» **THE RECORDS**
■ ■ ■ ■

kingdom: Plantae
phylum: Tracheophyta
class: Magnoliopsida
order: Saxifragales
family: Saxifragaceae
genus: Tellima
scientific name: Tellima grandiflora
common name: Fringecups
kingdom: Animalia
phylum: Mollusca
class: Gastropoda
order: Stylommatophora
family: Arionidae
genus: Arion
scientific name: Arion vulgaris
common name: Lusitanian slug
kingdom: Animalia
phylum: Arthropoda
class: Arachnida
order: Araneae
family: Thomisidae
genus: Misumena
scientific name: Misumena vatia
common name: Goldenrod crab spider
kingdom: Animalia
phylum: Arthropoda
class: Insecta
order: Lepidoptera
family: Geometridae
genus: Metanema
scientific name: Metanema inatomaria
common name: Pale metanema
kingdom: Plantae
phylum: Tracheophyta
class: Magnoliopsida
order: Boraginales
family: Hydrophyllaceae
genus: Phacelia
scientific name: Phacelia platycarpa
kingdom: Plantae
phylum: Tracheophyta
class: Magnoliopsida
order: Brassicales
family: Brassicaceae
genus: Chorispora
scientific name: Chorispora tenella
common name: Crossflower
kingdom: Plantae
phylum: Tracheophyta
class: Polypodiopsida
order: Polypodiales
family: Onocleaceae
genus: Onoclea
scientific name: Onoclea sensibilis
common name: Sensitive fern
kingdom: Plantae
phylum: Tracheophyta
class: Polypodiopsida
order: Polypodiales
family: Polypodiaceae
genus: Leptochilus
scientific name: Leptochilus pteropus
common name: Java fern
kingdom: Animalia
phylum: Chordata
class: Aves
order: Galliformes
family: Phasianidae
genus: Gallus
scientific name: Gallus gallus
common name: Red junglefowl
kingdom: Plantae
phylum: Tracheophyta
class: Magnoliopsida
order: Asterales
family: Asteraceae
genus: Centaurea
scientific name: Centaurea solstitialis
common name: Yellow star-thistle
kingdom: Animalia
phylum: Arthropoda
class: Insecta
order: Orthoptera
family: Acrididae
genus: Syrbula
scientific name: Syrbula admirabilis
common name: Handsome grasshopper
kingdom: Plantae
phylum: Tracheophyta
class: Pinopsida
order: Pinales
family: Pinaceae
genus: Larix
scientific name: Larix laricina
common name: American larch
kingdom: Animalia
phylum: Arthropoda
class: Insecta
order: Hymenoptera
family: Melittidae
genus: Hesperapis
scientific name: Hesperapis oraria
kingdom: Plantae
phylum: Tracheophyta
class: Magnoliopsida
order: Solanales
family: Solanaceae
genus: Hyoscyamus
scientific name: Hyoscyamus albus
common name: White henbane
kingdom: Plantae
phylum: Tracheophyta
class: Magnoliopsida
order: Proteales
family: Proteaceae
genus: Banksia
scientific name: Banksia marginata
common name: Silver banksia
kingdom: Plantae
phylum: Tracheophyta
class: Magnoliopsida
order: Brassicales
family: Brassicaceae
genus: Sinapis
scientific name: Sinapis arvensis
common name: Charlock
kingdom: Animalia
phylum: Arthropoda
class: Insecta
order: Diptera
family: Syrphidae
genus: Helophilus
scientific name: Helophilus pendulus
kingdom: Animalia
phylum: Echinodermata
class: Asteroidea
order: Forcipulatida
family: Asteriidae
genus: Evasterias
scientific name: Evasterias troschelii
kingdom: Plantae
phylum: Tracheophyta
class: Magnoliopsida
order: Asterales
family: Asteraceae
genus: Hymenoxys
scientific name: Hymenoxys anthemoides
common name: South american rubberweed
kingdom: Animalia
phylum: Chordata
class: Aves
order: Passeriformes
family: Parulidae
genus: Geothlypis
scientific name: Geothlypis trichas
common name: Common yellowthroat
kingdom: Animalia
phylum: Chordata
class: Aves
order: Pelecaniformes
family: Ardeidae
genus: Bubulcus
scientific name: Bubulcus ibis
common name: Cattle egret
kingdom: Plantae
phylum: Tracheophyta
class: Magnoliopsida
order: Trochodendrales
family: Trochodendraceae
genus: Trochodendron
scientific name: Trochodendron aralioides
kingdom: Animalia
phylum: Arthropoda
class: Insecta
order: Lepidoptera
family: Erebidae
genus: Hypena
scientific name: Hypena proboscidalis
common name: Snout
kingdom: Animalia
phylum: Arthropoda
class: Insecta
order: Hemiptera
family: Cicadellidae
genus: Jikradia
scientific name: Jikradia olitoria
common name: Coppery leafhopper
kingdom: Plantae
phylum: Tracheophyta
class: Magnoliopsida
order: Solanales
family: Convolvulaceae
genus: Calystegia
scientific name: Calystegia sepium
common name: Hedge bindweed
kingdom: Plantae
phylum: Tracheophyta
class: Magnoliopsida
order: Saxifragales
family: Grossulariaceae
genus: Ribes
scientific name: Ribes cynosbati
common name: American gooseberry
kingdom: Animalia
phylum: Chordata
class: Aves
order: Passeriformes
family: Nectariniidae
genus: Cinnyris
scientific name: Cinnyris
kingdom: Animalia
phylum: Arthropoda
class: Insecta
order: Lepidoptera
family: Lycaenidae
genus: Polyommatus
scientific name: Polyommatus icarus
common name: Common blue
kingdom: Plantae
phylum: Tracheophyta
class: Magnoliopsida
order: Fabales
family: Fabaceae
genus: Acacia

■ ■ ■ ■

Please output every line of the data above as a JSON list of strings, one string per line, with blank lines left out.

[
  "kingdom: Plantae",
  "phylum: Tracheophyta",
  "class: Magnoliopsida",
  "order: Saxifragales",
  "family: Saxifragaceae",
  "genus: Tellima",
  "scientific name: Tellima grandiflora",
  "common name: Fringecups",
  "kingdom: Animalia",
  "phylum: Mollusca",
  "class: Gastropoda",
  "order: Stylommatophora",
  "family: Arionidae",
  "genus: Arion",
  "scientific name: Arion vulgaris",
  "common name: Lusitanian slug",
  "kingdom: Animalia",
  "phylum: Arthropoda",
  "class: Arachnida",
  "order: Araneae",
  "family: Thomisidae",
  "genus: Misumena",
  "scientific name: Misumena vatia",
  "common name: Goldenrod crab spider",
  "kingdom: Animalia",
  "phylum: Arthropoda",
  "class: Insecta",
  "order: Lepidoptera",
  "family: Geometridae",
  "genus: Metanema",
  "scientific name: Metanema inatomaria",
  "common name: Pale metanema",
  "kingdom: Plantae",
  "phylum: Tracheophyta",
  "class: Magnoliopsida",
  "order: Boraginales",
  "family: Hydrophyllaceae",
  "genus: Phacelia",
  "scientific name: Phacelia platycarpa",
  "kingdom: Plantae",
  "phylum: Tracheophyta",
  "class: Magnoliopsida",
  "order: Brassicales",
  "family: Brassicaceae",
  "genus: Chorispora",
  "scientific name: Chorispora tenella",
  "common name: Crossflower",
  "kingdom: Plantae",
  "phylum: Tracheophyta",
  "class: Polypodiopsida",
  "order: Polypodiales",
  "family: Onocleaceae",
  "genus: Onoclea",
  "scientific name: Onoclea sensibilis",
  "common name: Sensitive fern",
  "kingdom: Plantae",
  "phylum: Tracheophyta",
  "class: Polypodiopsida",
  "order: Polypodiales",
  "family: Polypodiaceae",
  "genus: Leptochilus",
  "scientific name: Leptochilus pteropus",
  "common name: Java fern",
  "kingdom: Animalia",
  "phylum: Chordata",
  "class: Aves",
  "order: Galliformes",
  "family: Phasianidae",
  "genus: Gallus",
  "scientific name: Gallus gallus",
  "common name: Red junglefowl",
  "kingdom: Plantae",
  "phylum: Tracheophyta",
  "class: Magnoliopsida",
  "order: Asterales",
  "family: Asteraceae",
  "genus: Centaurea",
  "scientific name: Centaurea solstitialis",
  "common name: Yellow star-thistle",
  "kingdom: Animalia",
  "phylum: Arthropoda",
  "class: Insecta",
  "order: Orthoptera",
  "family: Acrididae",
  "genus: Syrbula",
  "scientific name: Syrbula admirabilis",
  "common name: Handsome grasshopper",
  "kingdom: Plantae",
  "phylum: Tracheophyta",
  "class: Pinopsida",
  "order: Pinales",
  "family: Pinaceae",
  "genus: Larix",
  "scientific name: Larix laricina",
  "common name: American larch",
  "kingdom: Animalia",
  "phylum: Arthropoda",
  "class: Insecta",
  "order: Hymenoptera",
  "family: Melittidae",
  "genus: Hesperapis",
  "scientific name: Hesperapis oraria",
  "kingdom: Plantae",
  "phylum: Tracheophyta",
  "class: Magnoliopsida",
  "order: Solanales",
  "family: Solanaceae",
  "genus: Hyoscyamus",
  "scientific name: Hyoscyamus albus",
  "common name: White henbane",
  "kingdom: Plantae",
  "phylum: Tracheophyta",
  "class: Magnoliopsida",
  "order: Proteales",
  "family: Proteaceae",
  "genus: Banksia",
  "scientific name: Banksia marginata",
  "common name: Silver banksia",
  "kingdom: Plantae",
  "phylum: Tracheophyta",
  "class: Magnoliopsida",
  "order: Brassicales",
  "family: Brassicaceae",
  "genus: Sinapis",
  "scientific name: Sinapis arvensis",
  "common name: Charlock",
  "kingdom: Animalia",
  "phylum: Arthropoda",
  "class: Insecta",
  "order: Diptera",
  "family: Syrphidae",
  "genus: Helophilus",
  "scientific name: Helophilus pendulus",
  "kingdom: Animalia",
  "phylum: Echinodermata",
  "class: Asteroidea",
  "order: Forcipulatida",
  "family: Asteriidae",
  "genus: Evasterias",
  "scientific name: Evasterias troschelii",
  "kingdom: Plantae",
  "phylum: Tracheophyta",
  "class: Magnoliopsida",
  "order: Asterales",
  "family: Asteraceae",
  "genus: Hymenoxys",
  "scientific name: Hymenoxys anthemoides",
  "common name: South american rubberweed",
  "kingdom: Animalia",
  "phylum: Chordata",
  "class: Aves",
  "order: Passeriformes",
  "family: Parulidae",
  "genus: Geothlypis",
  "scientific name: Geothlypis trichas",
  "common name: Common yellowthroat",
  "kingdom: Animalia",
  "phylum: Chordata",
  "class: Aves",
  "order: Pelecaniformes",
  "family: Ardeidae",
  "genus: Bubulcus",
  "scientific name: Bubulcus ibis",
  "common name: Cattle egret",
  "kingdom: Plantae",
  "phylum: Tracheophyta",
  "class: Magnoliopsida",
  "order: Trochodendrales",
  "family: Trochodendraceae",
  "genus: Trochodendron",
  "scientific name: Trochodendron aralioides",
  "kingdom: Animalia",
  "phylum: Arthropoda",
  "class: Insecta",
  "order: Lepidoptera",
  "family: Erebidae",
  "genus: Hypena",
  "scientific name: Hypena proboscidalis",
  "common name: Snout",
  "kingdom: Animalia",
  "phylum: Arthropoda",
  "class: Insecta",
  "order: Hemiptera",
  "family: Cicadellidae",
  "genus: Jikradia",
  "scientific name: Jikradia olitoria",
  "common name: Coppery leafhopper",
  "kingdom: Plantae",
  "phylum: Tracheophyta",
  "class: Magnoliopsida",
  "order: Solanales",
  "family: Convolvulaceae",
  "genus: Calystegia",
  "scientific name: Calystegia sepium",
  "common name: Hedge bindweed",
  "kingdom: Plantae",
  "phylum: Tracheophyta",
  "class: Magnoliopsida",
  "order: Saxifragales",
  "family: Grossulariaceae",
  "genus: Ribes",
  "scientific name: Ribes cynosbati",
  "common name: American gooseberry",
  "kingdom: Animalia",
  "phylum: Chordata",
  "class: Aves",
  "order: Passeriformes",
  "family: Nectariniidae",
  "genus: Cinnyris",
  "scientific name: Cinnyris",
  "kingdom: Animalia",
  "phylum: Arthropoda",
  "class: Insecta",
  "order: Lepidoptera",
  "family: Lycaenidae",
  "genus: Polyommatus",
  "scientific name: Polyommatus icarus",
  "common name: Common blue",
  "kingdom: Plantae",
  "phylum: Tracheophyta",
  "class: Magnoliopsida",
  "order: Fabales",
  "family: Fabaceae",
  "genus: Acacia"
]